In the above triangle ABC, \[{{p}_{1}},{{p}_{2}},{{p}_{3}}\] are the altitudes from A, B, and C respectively. We know that by Heron’s formula, we get,
\[\text{Area of }\Delta =\sqrt{s\left( s-a \right)\left( s-b \right)\left( s-c \right)}\]
where a, b and c are the sides of the triangle and \[s=\dfrac{a+b+c}{2}\].
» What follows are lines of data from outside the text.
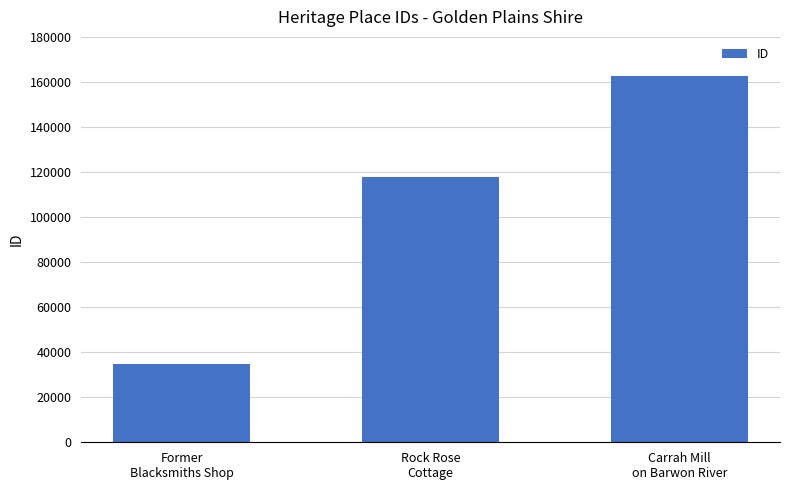

What is the difference between the maximum and minimum values?

127781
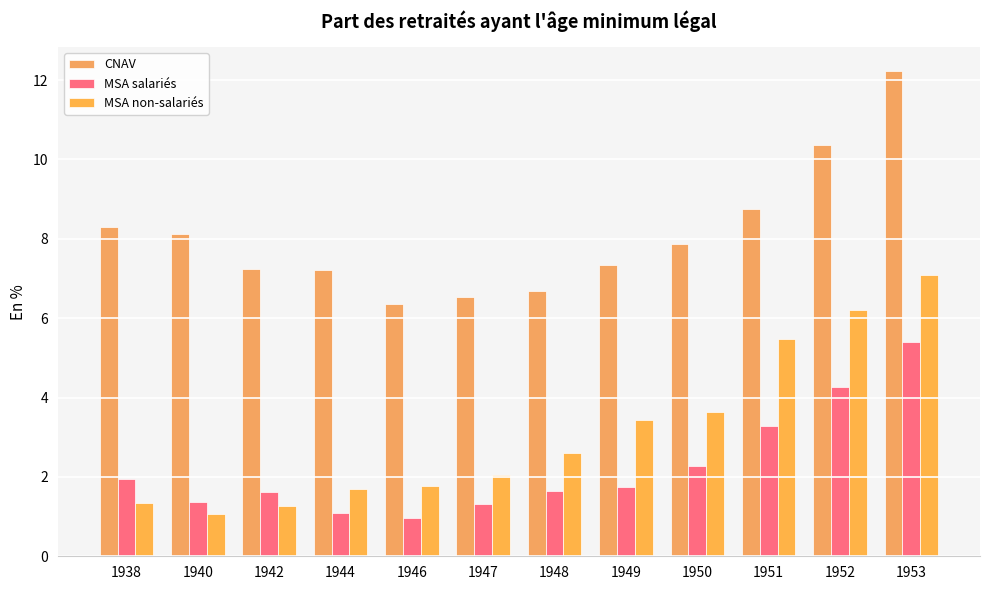

What is the minimum value shown in the chart?

1.0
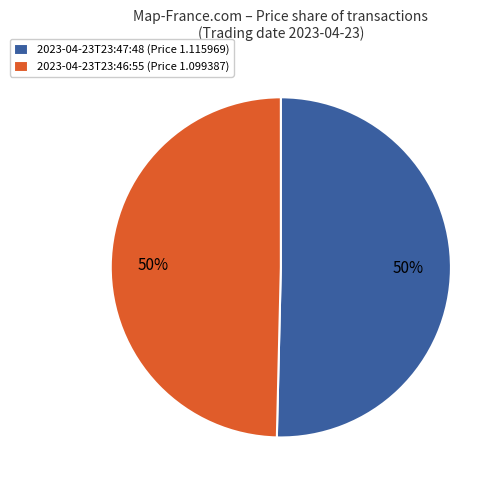

To the nearest percent, what percentage of the pie is 2023-04-23T23:47:48 (Price 1.115969)?

50%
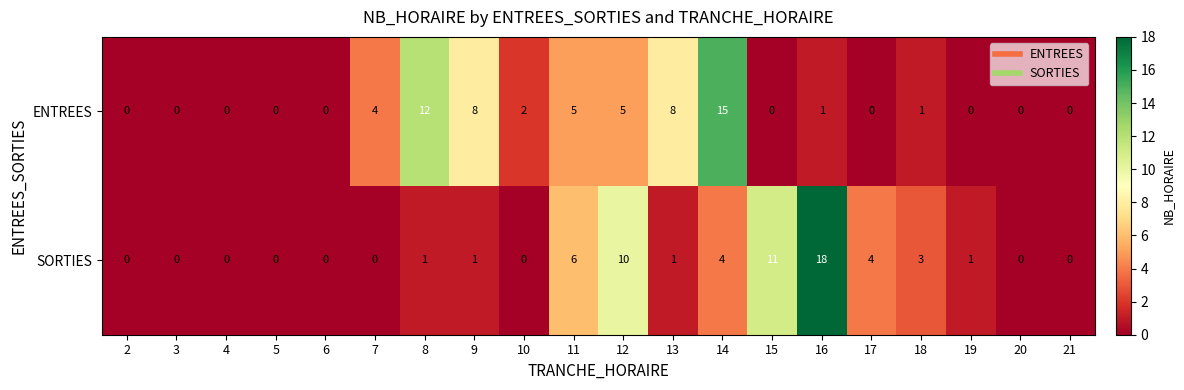

At which category does the chart reach its peak across all series?

16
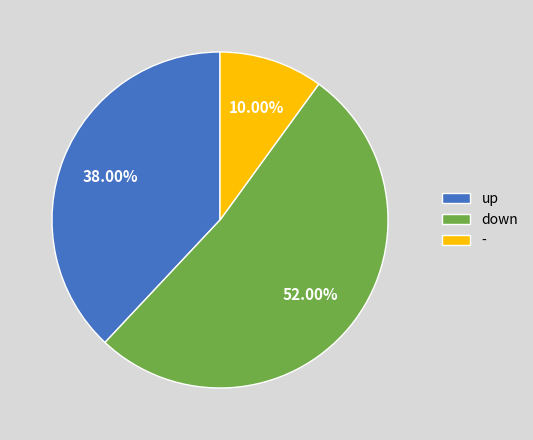

Combined, what portion of the pie is down and -?

62.0%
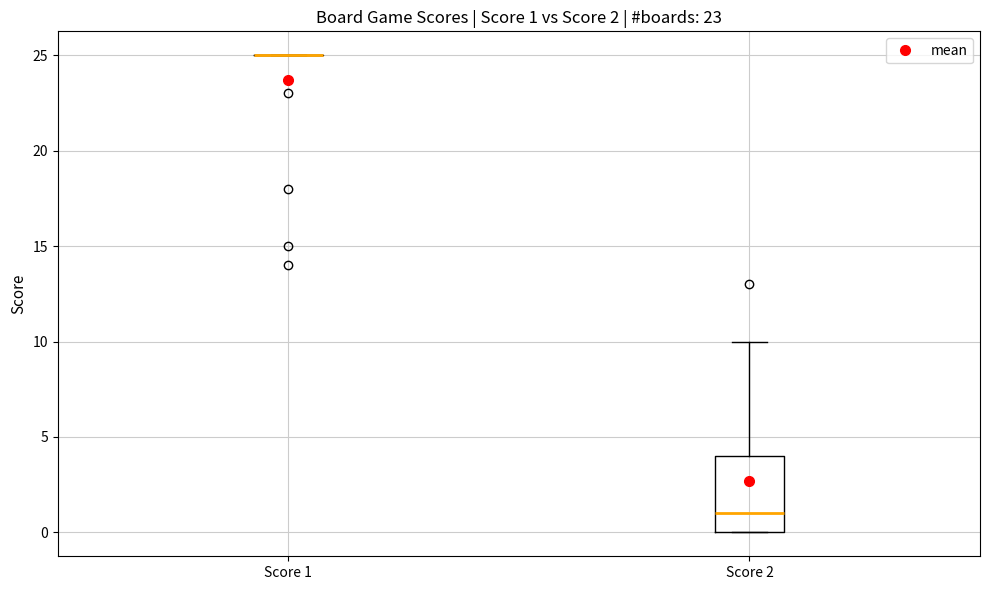

Comparing the boxes themselves (not the whiskers), which one is the tallest?

Score 2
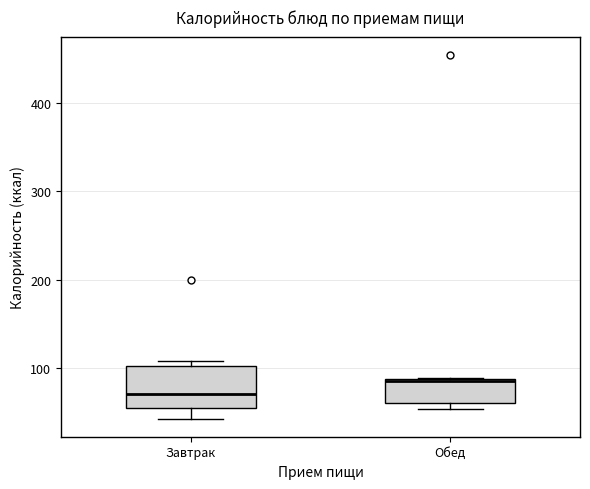

Reading left to right, read every box against the y-axis: the position of its median line, the range the box covers, and the ends of its whiskers. The values are not printed on the chart, so give them approximately, as read against the axis.

Завтрак: median 70, box 50 to 100, whiskers 40 to 110
Обед: median 80, box 60 to 90, whiskers 50 to 90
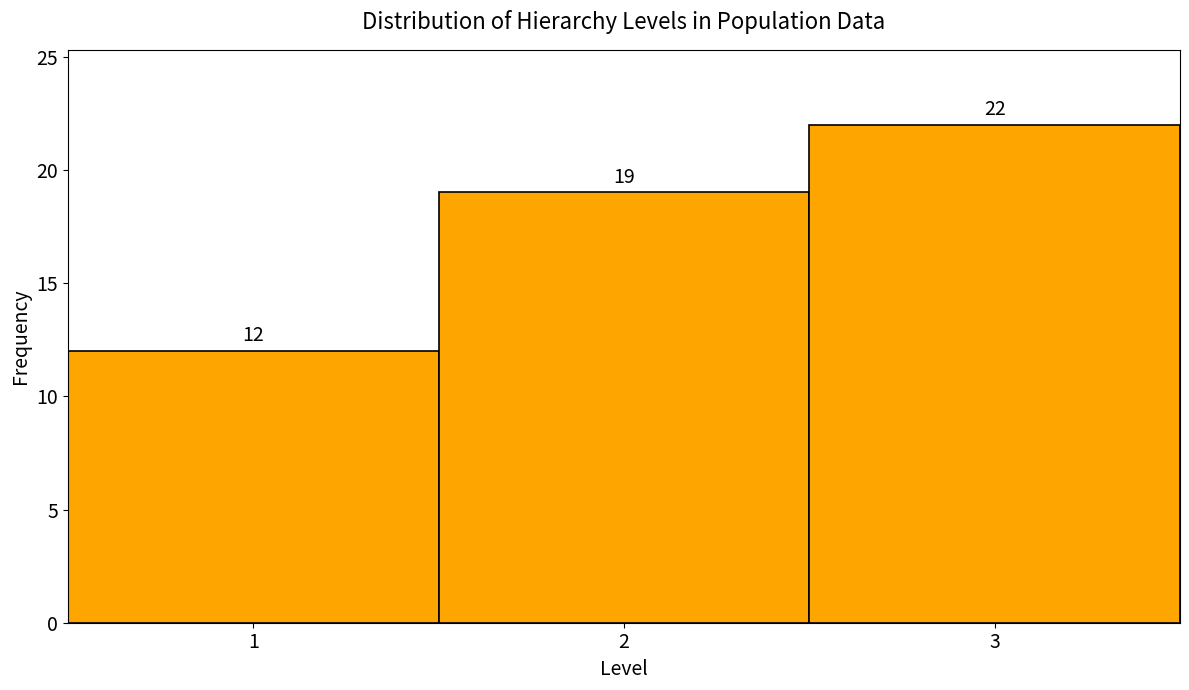

Reading left to right, list every bar in this chart as the range it spans on the x-axis followed by its height.

0.5 to 1.5: 12
1.5 to 2.5: 19
2.5 to 3.5: 22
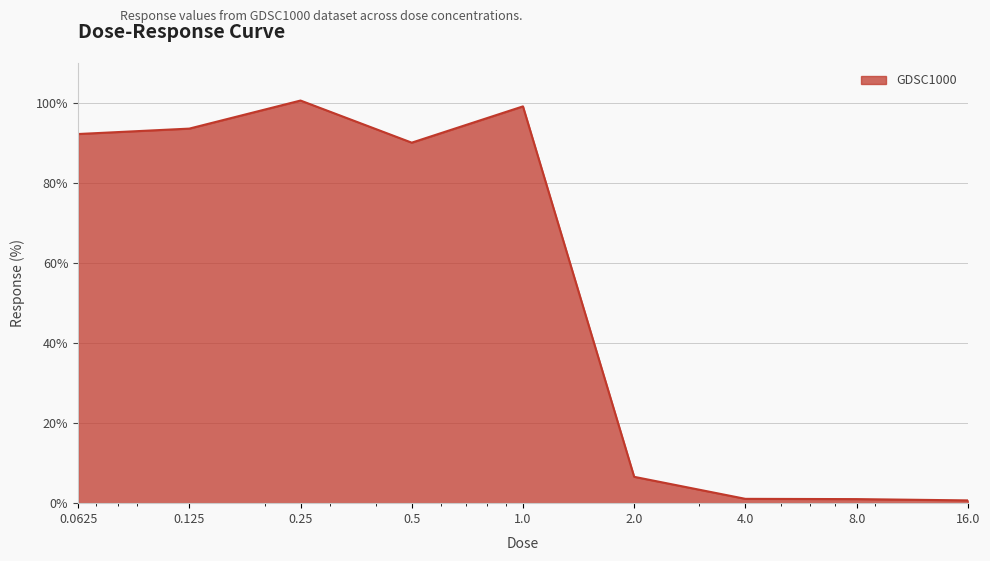

What is the difference between the maximum and minimum values?

99.9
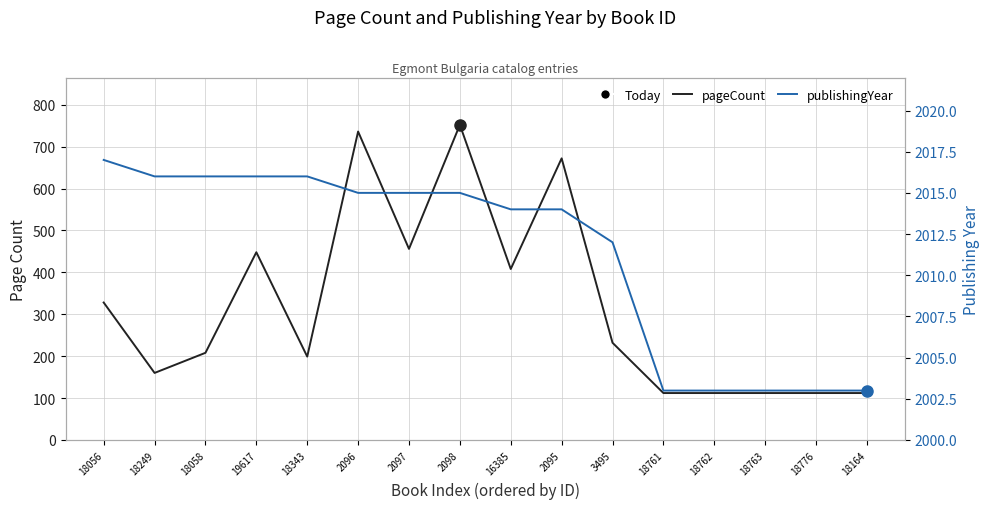

How many data points in pageCount are above 232?

7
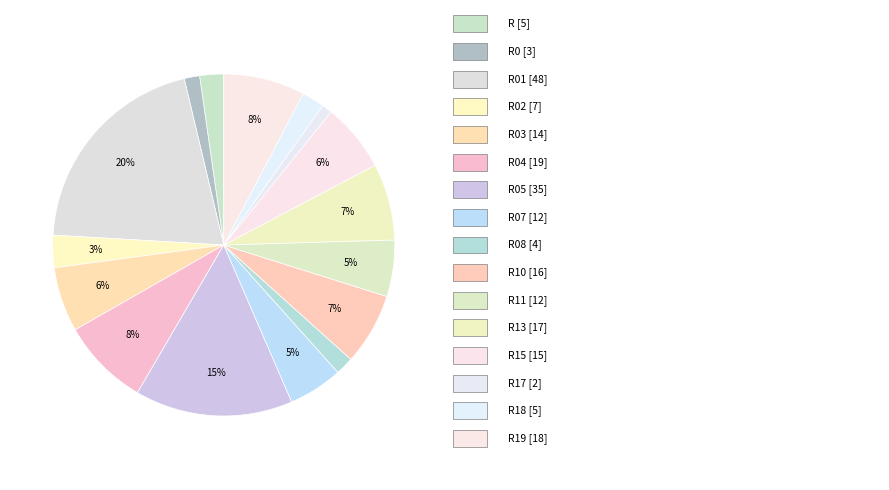

How many segments does this pie chart have?

16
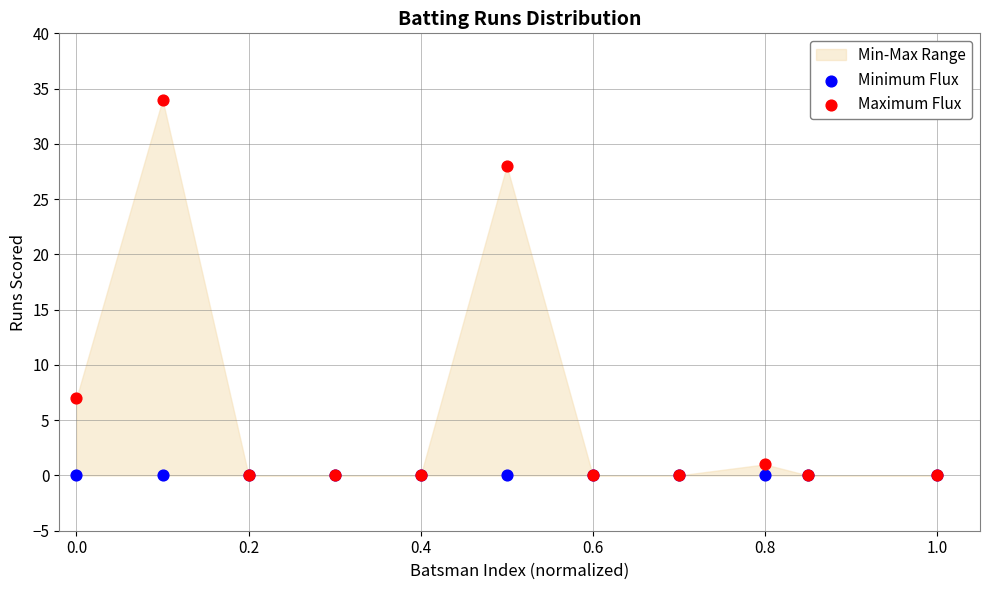

In the Maximum Flux series, what Y value is closest to 17?

7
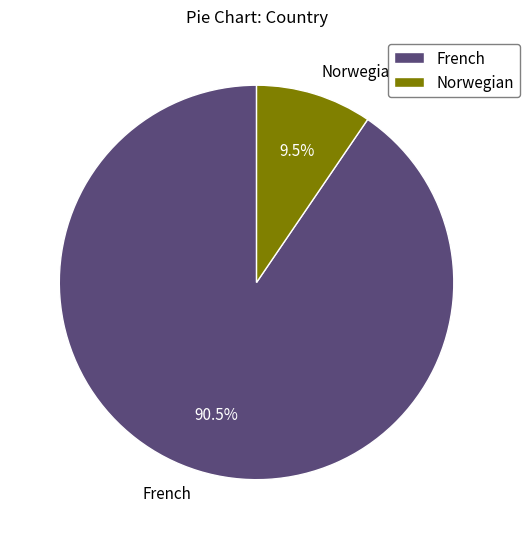

Rank the categories by value from highest to lowest.

French, Norwegian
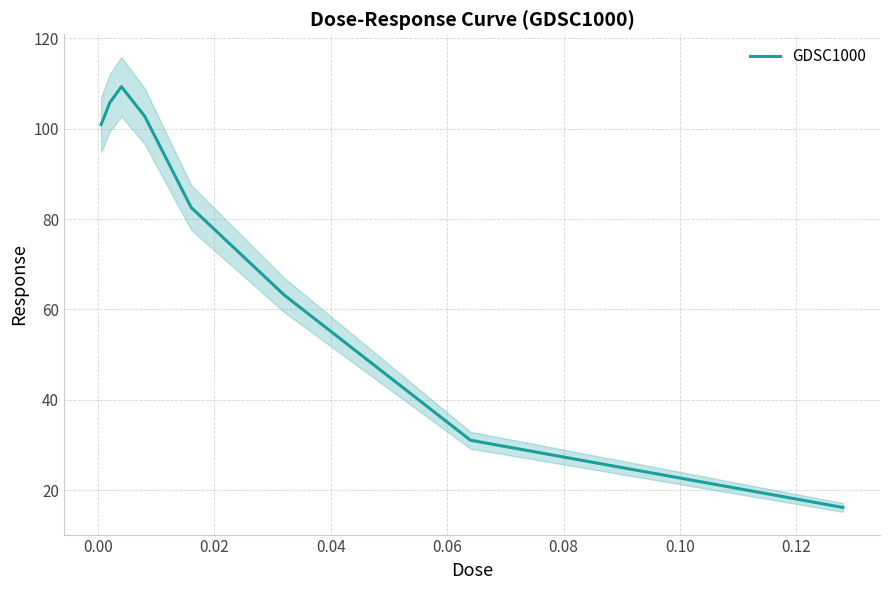

What is the difference between the maximum and second lowest values?

78.3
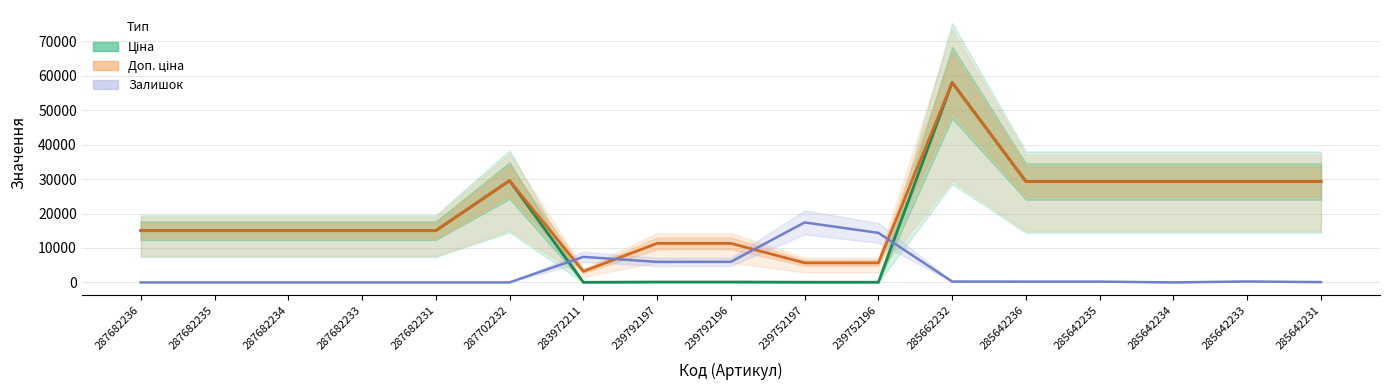

At 287682235, list the series in order from smallest to largest.

Залишок (масштаб), Ціна, Доп. ціна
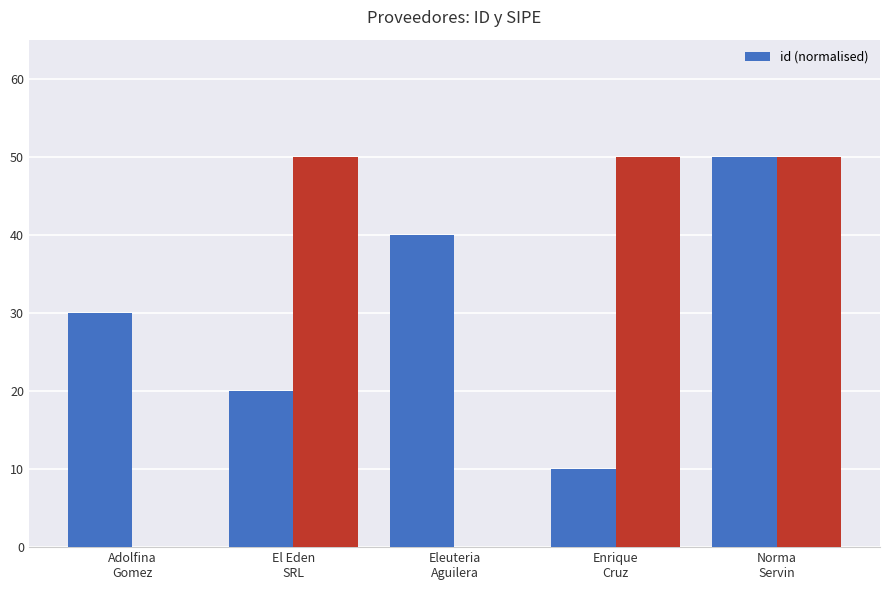

Which has a higher value, Adolfina
Gomez or Norma
Servin?

Norma
Servin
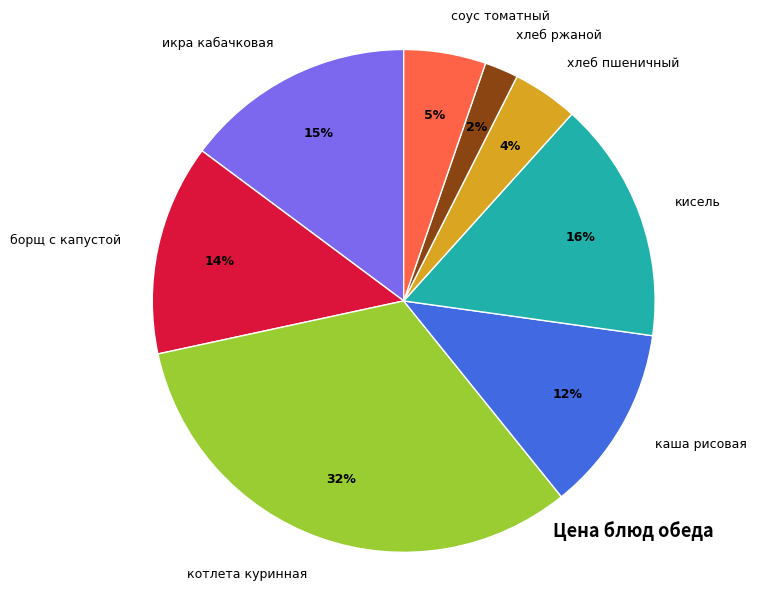

Does any single category account for the majority?

No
So, by substituting a = 7, b = 5, c = 3, we get,
\[s=\dfrac{7+5+3}{2}=\dfrac{15}{2}\]
So, we get the area of \[\Delta ABC\] as,
\[\text{Area of }\Delta ABC=\sqrt{\left( \dfrac{15}{2} \right)\left( \dfrac{15}{2}-7 \right)\left( \dfrac{15}{2}-5 \right)\left( \dfrac{15}{2}-3 \right)}\]
\[\text{Area of }\Delta ABC=\sqrt{\left( \dfrac{15}{2} \right)\left( \dfrac{1}{2} \right)\left( \dfrac{5}{2} \right)\left( \dfrac{9}{2} \right)}\]
\[\text{Area of }\Delta ABC=\sqrt{\dfrac{225\times 3}{16}}\]
\[\text{Area of }\Delta ABC=\dfrac{15\sqrt{3}}{4}sq.units.....\left( i \right)\]
Now, we also know that area of the triangle \[=\dfrac{1}{2}\times base\times height\].
So, from this, we get the area of the triangle \[=\dfrac{1}{2}{{p}_{1}}.BC=\dfrac{1}{2}{{p}_{2}}.AC=\dfrac{1}{2}{{p}_{3}}.AB\]
Area of \[\Delta ABC=\dfrac{1}{2}{{p}_{1}}a=\dfrac{1}{2}{{p}_{2}}b=\dfrac{1}{2}{{p}_{3}}c....\left( ii \right)\]
So, by equating the area of the triangle ABC from equation (i) and (ii), we get,
\[\dfrac{1}{2}a{{p}_{1}}=\dfrac{1}{2}b{{p}_{2}}=\dfrac{1}{2}c{{p}_{3}}=\dfrac{15\sqrt{3}}{4}\]
By multiplying 2 on both the sides of the above equation, we get,
\[a{{p}_{1}}=b{{p}_{2}}=c{{p}_{3}}=\dfrac{15\sqrt{3}}{4}.2\]
\[a{{p}_{1}}=b{{p}_{2}}=c{{p}_{3}}=\dfrac{15\sqrt{3}}{2}\]
So, we get,
\[a{{p}_{1}}+b{{p}_{2}}+c{{p}_{3}}=\dfrac{15\sqrt{3}}{2}+\dfrac{15\sqrt{3}}{2}+\dfrac{15\sqrt{3}}{2}\]
\[a{{p}_{1}}+b{{p}_{2}}+c{{p}_{3}}=3\times \dfrac{15\sqrt{3}}{2}\]
\[a{{p}_{1}}+b{{p}_{2}}+c{{p}_{3}}=\dfrac{45\sqrt{3}}{2}\]
By squaring both the sides of the above equation, we get,
\[{{\left( a{{p}_{1}}+b{{p}_{2}}+c{{p}_{3}} \right)}^{2}}={{\left( \dfrac{45\sqrt{3}}{2} \right)}^{2}}\]
\[{{\left( a{{p}_{1}}+b{{p}_{2}}+c{{p}_{3}} \right)}^{2}}={{\left( 45 \right)}^{2}}.\dfrac{3}{4}\]
By multiplying 4 on both the sides of the above equation, we get,
\[4{{\left( a{{p}_{1}}+b{{p}_{2}}+c{{p}_{3}} \right)}^{2}}=6075\]
So, we get the last digit of expression \[4{{\left( a{{p}_{1}}+b{{p}_{2}}+c{{p}_{3}} \right)}^{2}}\] as 5.

Note: In these types of questions, students must draw the diagram to visualize the question. Students must note that in a triangle, any sides can be taken as the base of the triangle but only the corresponding height should be taken to calculate the area of the triangle. Also, students must remember the various formulas for finding the area of the triangle as they are very useful in geometry while solving the questions related to the triangle.